TASK DIRECTIONS: Every line below that contains "webinar" is to be copied.

INFORMATION SUPPLIED:

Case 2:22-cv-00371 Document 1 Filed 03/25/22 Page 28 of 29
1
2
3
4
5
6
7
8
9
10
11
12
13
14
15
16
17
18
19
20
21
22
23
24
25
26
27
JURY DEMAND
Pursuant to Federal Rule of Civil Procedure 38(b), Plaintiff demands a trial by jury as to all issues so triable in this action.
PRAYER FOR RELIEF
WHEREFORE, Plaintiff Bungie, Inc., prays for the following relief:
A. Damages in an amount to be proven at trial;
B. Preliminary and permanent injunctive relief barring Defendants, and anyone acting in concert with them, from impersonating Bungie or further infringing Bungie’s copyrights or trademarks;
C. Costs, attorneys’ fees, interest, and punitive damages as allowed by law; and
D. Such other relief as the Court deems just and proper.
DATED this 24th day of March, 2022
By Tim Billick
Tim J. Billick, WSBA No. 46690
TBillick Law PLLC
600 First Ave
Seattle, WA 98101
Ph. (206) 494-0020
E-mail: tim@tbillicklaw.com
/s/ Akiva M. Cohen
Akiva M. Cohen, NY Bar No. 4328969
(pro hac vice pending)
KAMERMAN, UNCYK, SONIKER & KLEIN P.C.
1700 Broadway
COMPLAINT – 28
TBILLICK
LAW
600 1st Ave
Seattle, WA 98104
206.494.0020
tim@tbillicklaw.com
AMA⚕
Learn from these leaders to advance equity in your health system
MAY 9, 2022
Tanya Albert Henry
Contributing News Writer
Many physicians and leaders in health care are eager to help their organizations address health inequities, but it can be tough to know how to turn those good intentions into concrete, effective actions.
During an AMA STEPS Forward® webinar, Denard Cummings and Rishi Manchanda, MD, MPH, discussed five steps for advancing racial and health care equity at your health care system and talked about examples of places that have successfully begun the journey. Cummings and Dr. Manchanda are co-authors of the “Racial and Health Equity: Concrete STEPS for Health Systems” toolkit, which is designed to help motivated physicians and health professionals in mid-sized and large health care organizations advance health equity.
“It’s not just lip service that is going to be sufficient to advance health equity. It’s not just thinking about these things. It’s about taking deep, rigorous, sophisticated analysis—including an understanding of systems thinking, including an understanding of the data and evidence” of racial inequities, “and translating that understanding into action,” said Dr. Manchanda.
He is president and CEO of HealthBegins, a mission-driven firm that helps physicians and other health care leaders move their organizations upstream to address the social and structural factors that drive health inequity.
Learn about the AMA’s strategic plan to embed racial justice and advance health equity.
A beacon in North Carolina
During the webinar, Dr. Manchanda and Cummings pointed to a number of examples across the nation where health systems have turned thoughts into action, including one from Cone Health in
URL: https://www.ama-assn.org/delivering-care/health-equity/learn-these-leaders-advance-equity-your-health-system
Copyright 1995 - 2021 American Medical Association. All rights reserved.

--

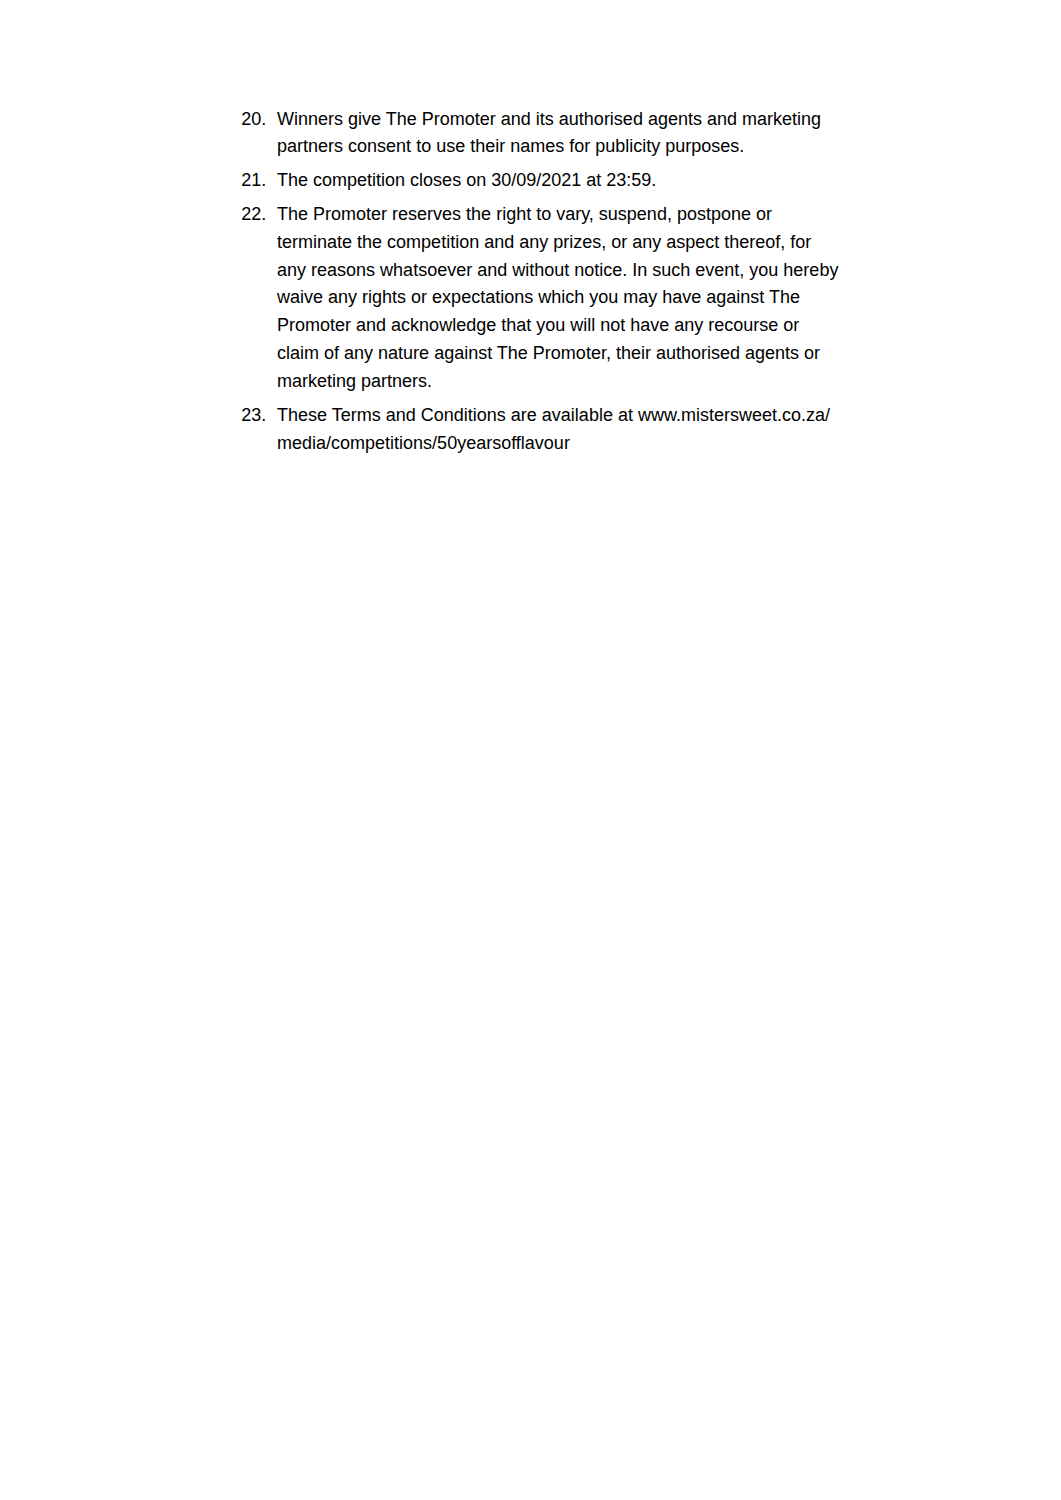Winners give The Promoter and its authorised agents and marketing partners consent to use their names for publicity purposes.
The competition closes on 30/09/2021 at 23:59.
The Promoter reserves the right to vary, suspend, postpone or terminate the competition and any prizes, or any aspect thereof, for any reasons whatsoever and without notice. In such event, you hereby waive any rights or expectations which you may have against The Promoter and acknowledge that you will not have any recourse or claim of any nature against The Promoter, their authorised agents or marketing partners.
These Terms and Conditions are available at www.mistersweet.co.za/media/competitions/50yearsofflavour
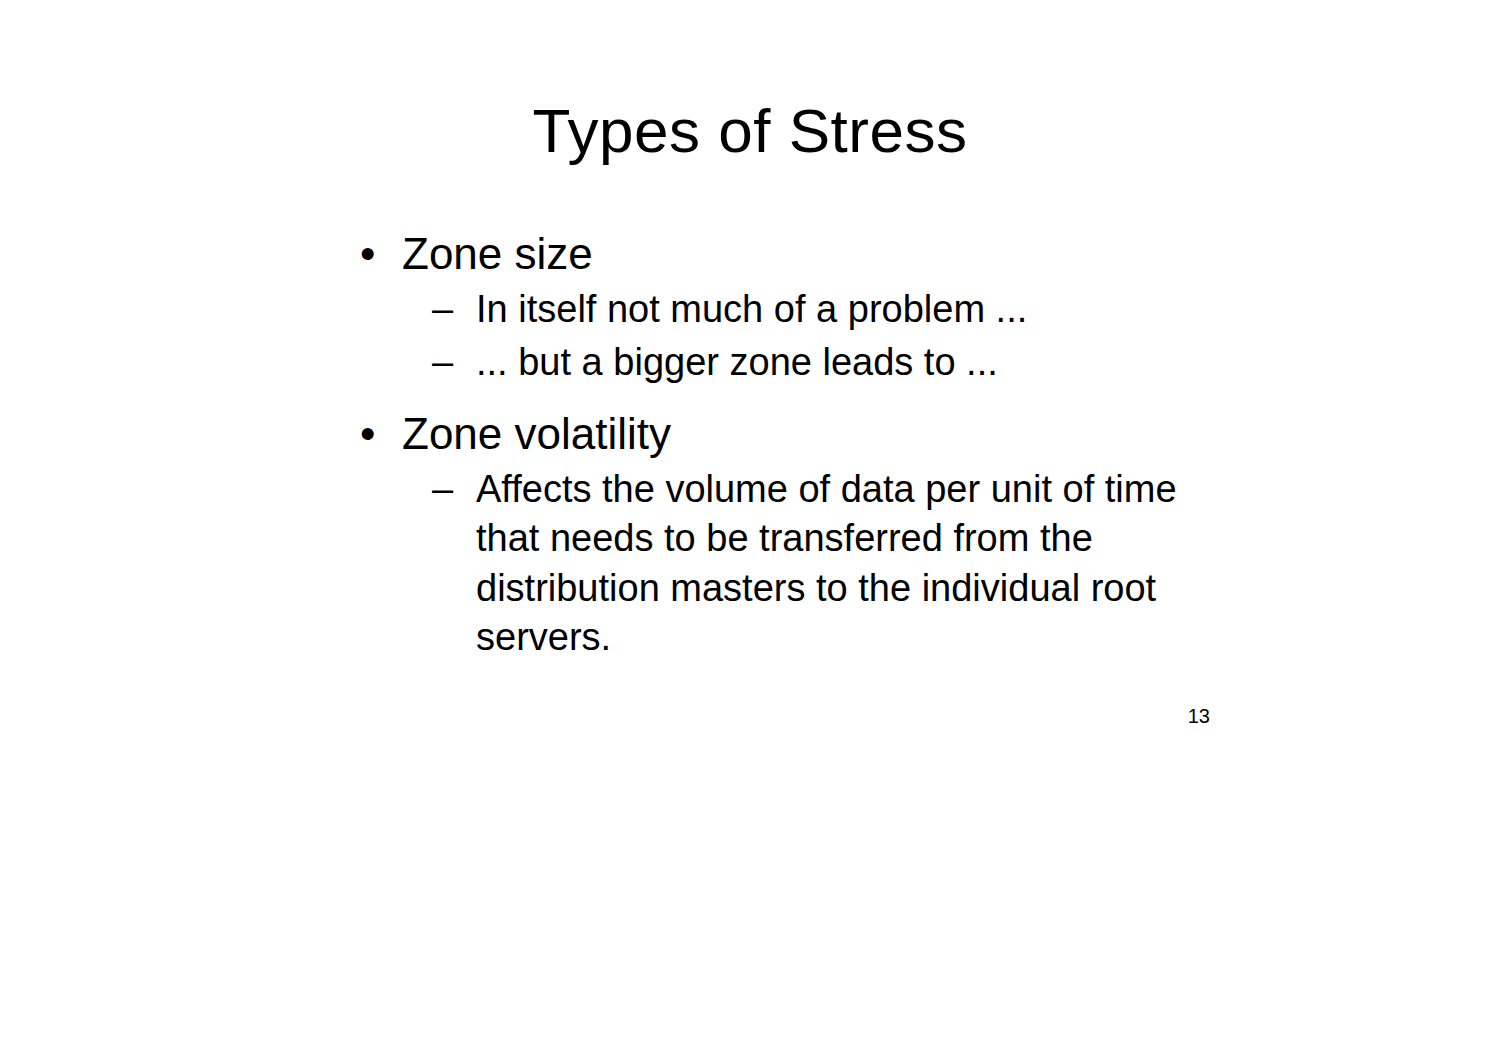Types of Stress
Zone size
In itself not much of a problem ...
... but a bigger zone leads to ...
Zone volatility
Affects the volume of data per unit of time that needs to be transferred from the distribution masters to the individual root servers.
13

ANSWER SPACE:
During an AMA STEPS Forward® webinar, Denard Cummings and Rishi Manchanda, MD, MPH, discussed five steps for advancing racial and health care equity at your health care system and talked about examples of places that have successfully begun the journey. Cummings and Dr. Manchanda are co-authors of the “Racial and Health Equity: Concrete STEPS for Health Systems” toolkit, which is designed to help motivated physicians and health professionals in mid-sized and large health care organizations advance health equity.
During the webinar, Dr. Manchanda and Cummings pointed to a number of examples across the nation where health systems have turned thoughts into action, including one from Cone Health in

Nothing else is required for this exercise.